TBMM komisyonunda CIA ile Gülen cemaati arasında bilgi paylaşımı olup olmadığı sorusu da gündeme geliyor. Bu başlıkta Taner, Gülen'in ABD'ye gitmesinden sonra örgütün karar ve hareket noktasının bu ülkeye taşındığına dikkat çektikten sonra şu değerlendirmeyi yapıyor:

“Bunu orada da yaparlar yani illa Türkiye içerisinde böyle bir şey yapıldı, yapılmadı diye bir zorlamaya girmeye gerek yok. Orada ne olup bittiğini tam bilemedik bunu söylüyorum. Gülen'in Amerika'ya gidişi onu rahatlatmıştır, bizi zora sokmuştur.
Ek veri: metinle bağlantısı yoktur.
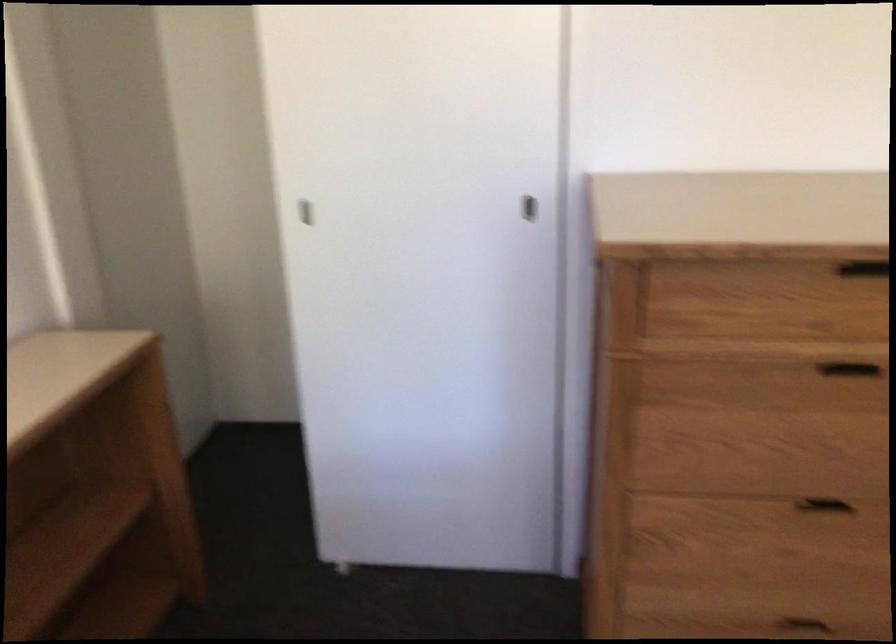
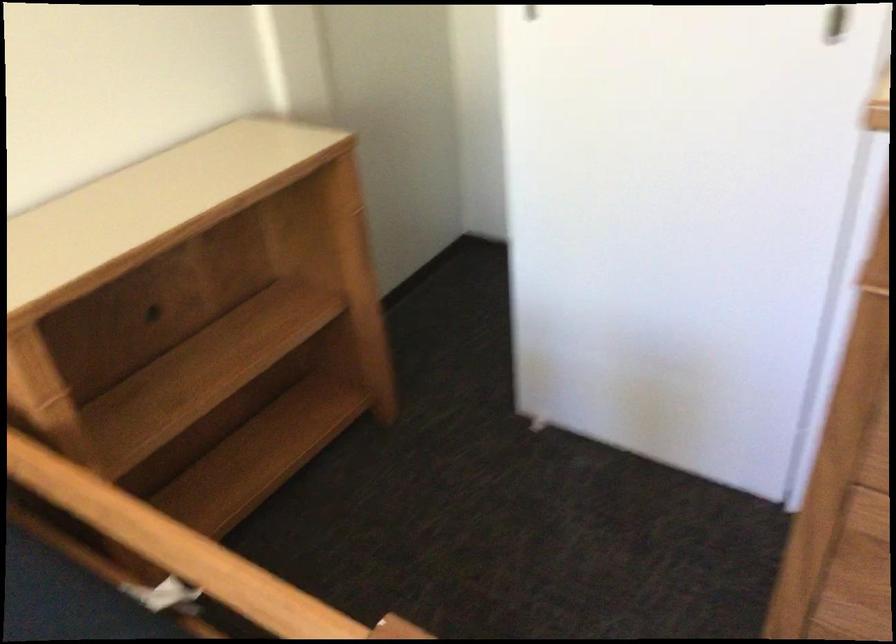
Which direction would the cameraman need to move to produce the second image?

The cameraman walked toward right, forward.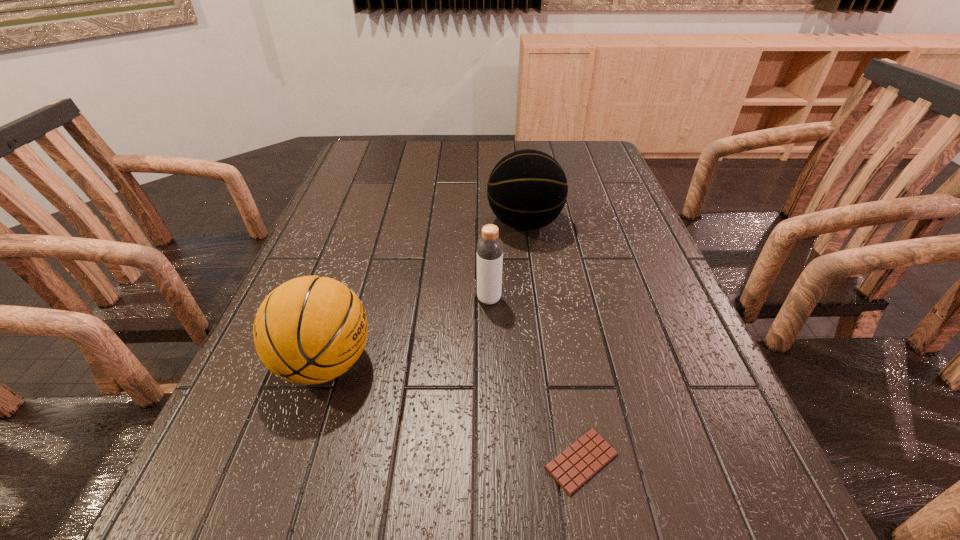
This screenshot has width=960, height=540. In order to click on the farther basketball in this screenshot , I will do `click(527, 189)`.

This screenshot has height=540, width=960. I want to click on the right basketball, so tap(527, 189).

Where is `bottle`? This screenshot has height=540, width=960. bottle is located at coordinates (489, 247).

This screenshot has width=960, height=540. I want to click on the third farthest object, so click(x=309, y=330).

Find the location of `the nearer basketball`. the nearer basketball is located at coordinates pyautogui.click(x=309, y=330).

Identify the location of candy bar. (573, 467).

Find the location of a particular element. the shortest object is located at coordinates (573, 467).

Locate an element on the screen. Image resolution: width=960 pixels, height=540 pixels. free location located on the back of the farthest object is located at coordinates (517, 172).

Where is `vacant space located on the front of the second farthest object`? This screenshot has height=540, width=960. vacant space located on the front of the second farthest object is located at coordinates (492, 392).

Identify the location of free location located on the surface of the nearer basketball near the brand logo. (518, 363).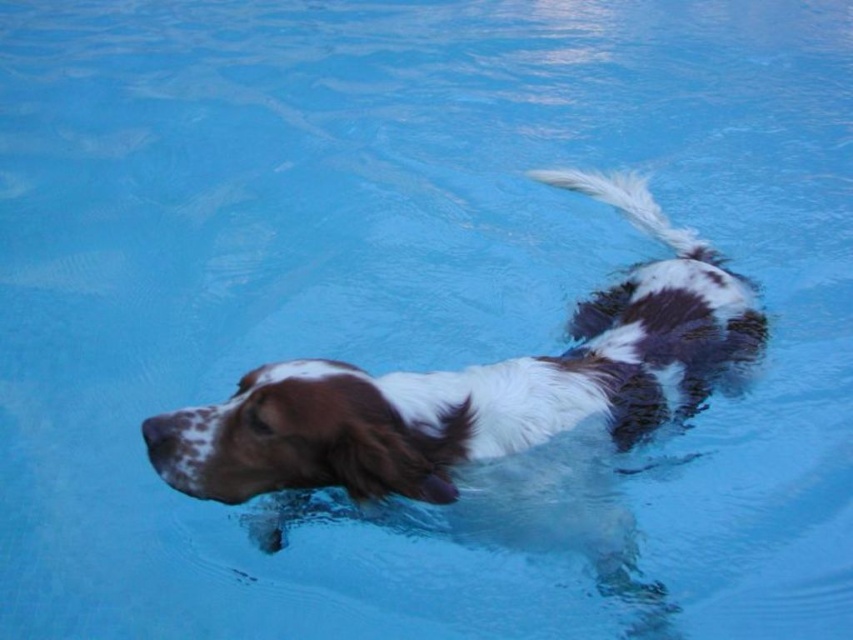
You are a photographer trying to capture the brown and white fur dog at center and the white fluffy tail at upper right in a single shot. Based on their positions, do you think the dog is positioned closer to the camera than the tail?

The brown and white fur dog at center might be wider than white fluffy tail at upper right, so the dog is likely closer to the camera than the tail.

You are a photographer trying to capture the dog in the pool. You want to ensure the brown and white fur dog at center and the white fluffy tail at upper right are both visible in the frame. Based on their positions, can you confirm if the dog is positioned in a way that the tail is above the dog in the image?

The brown and white fur dog at center is below the white fluffy tail at upper right, so yes, the tail is positioned above the dog in the image.

You are a photographer trying to capture the brown and white fur dog at center and the white fluffy tail at upper right in a single shot. Since the dog is moving, you need to know which one is taller to adjust your camera angle. Which object is taller?

The brown and white fur dog at center is taller than the white fluffy tail at upper right.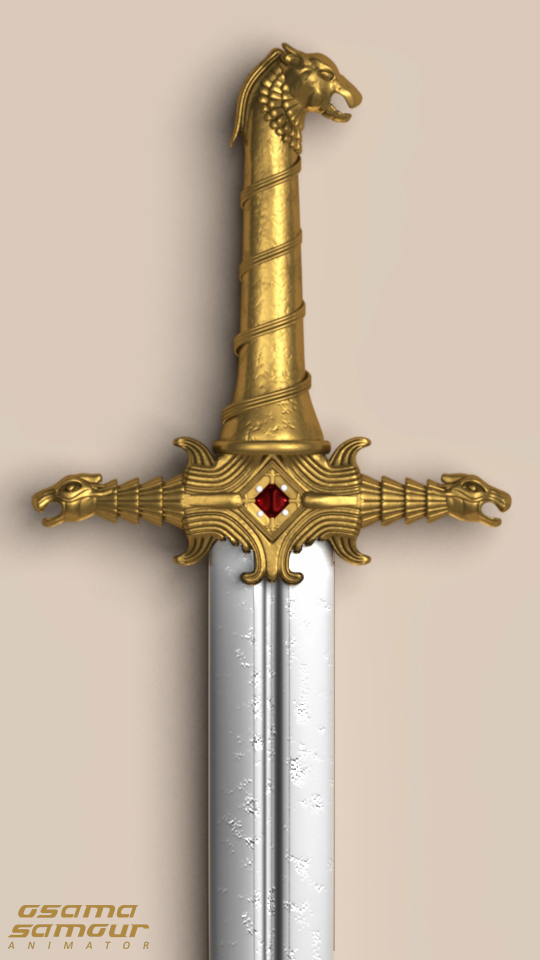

Çünkü bazı bilgileri almakta çok sınır ve sıkıntıya girmişizdir... yıllardır orada yaşayan bir örgüt liderinin hangi sebepten orada tutulduğunu anlamak için ‘Küresel sermayenin izdüşümüdür' dedim.”

"FETÖ İÇİNDE CIA VAR"

“FETÖ içinde yabancı unsurlar var mı” tartışmasında da Emre Taner, çok kuvvetli ifadelerle Gülen'in ABD'deki faaliyetinin gizli servisten (CIA) alınan talimatla yürüdüğünü söylüyor.

“Böyle yabancı damgalı pasaportlu insanlar olduğunu söylemek mümkün değil ama yabancılarla temasları var. Yani yabancının oraya girip de bizzat kadrolu çalışmasına gerek yok, temaslar var. Amerika'daki bütün temaslarda yabancılar var, gizli servis var. Daha ötesi yok, gizli servis var, yani gizli servisten alınan talimatlarla bu iş yürüyor, bu kadar açık.”

15 TEMMUZ'DA 'DIŞ DESTEK' VAR

Taner, açıklamaları sırasında aynı değerlendirme içinde bir adım daha atarak, 15 Temmuz darbe girişimini de ABD ile ilişkilendiriyor. Taner, “kişisel kanaati” olarak, kuvvetli ifadelerle “15 Temmuz sadece ve sadece FETÖ'nün ve grubunun anlayışıyla realize edilmiş bir faaliyet olamaz. FETÖ'nün boyu kısa kalır. Bakın, çok açık ifade ediyorum, 2'nci, 3'üncü, 4'üncü darbeden endişe ediliyorsa FETÖ'nün boyu çok kısa kalır. Arkasındaki ortak aklın, arkasındaki küresel aklın mutlaka göz ardı edilmemesi gerekir. O itibarla, büyük bir faciadır” diye konuşuyor.

Taner'e göre 15 Temmuz'u diğer darbelerden ayıran önemli bir yönü, dış destek boyutudur. Eski MİT Müsteşarı, “Burada çok farklı bir anlayış söz konusu. Burada dış destek var” diye konuşuyor.